When it has not invisibilized the strikes to the point of denying them altogether, the international press has characterized the strikes which began in October as strikes of solidarity with the student protests. Paradoxically, it is a re-interpretation which converges to a certain extent with that of the government, which is interested in presenting the few strikes it admits the existence of as forming part of a mere economic struggle.
But it is enough to take a look at what the workers themselves say to see that it is all the contrary: the struggle of the workers in Iran to satisfy their basic needs is a political struggle.
- Strikes are neither an exclusively economic struggle of the workers of a given sector, nor are they mere symbolic gestures or demonstrations subordinated to the objectives of the street and university protests, as well as of the petty bourgeoisie that leads these protests.
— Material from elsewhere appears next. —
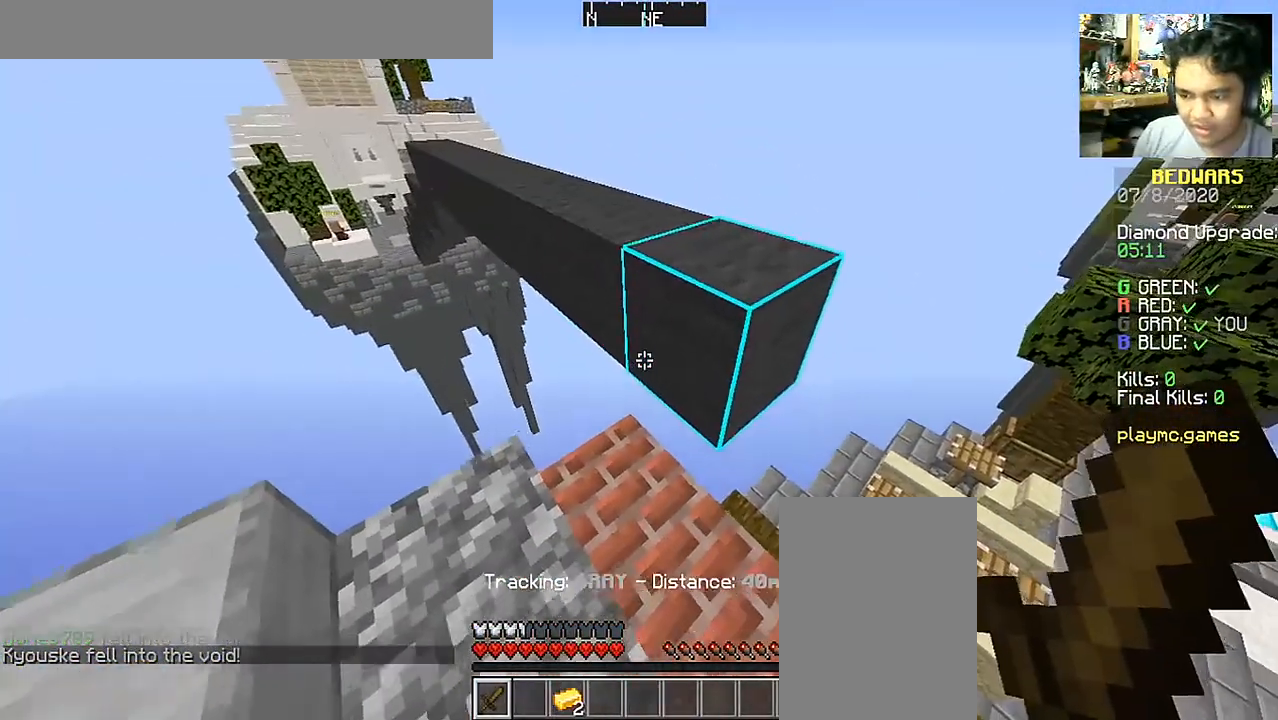
{"keys": ["w"], "mouse": [], "events": [[33, "space", "down"], [183, "space", "up"]]}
- What we are seeing is a political struggle which pits the state and the bourgeois classes against the workers, who impose their needs, which are universal, above the demands of a capitalism which can only continue to deny them and which has nothing to offer but more misery and destruction, whether by impoverishing the workers even more to revive capital, by trying to drag them into war or by murdering them directly when they raise their heads in order to preserve itself.
- Combating the problems of unemployment, poverty, war or the discrimination of women is not within the reach of the "nation of Iran" or any other national capital, but of the only class capable of creating a world of abundance free of all oppression and exploitation, with a productive metabolism centered on the direct satisfaction of the needs of the human species as a whole.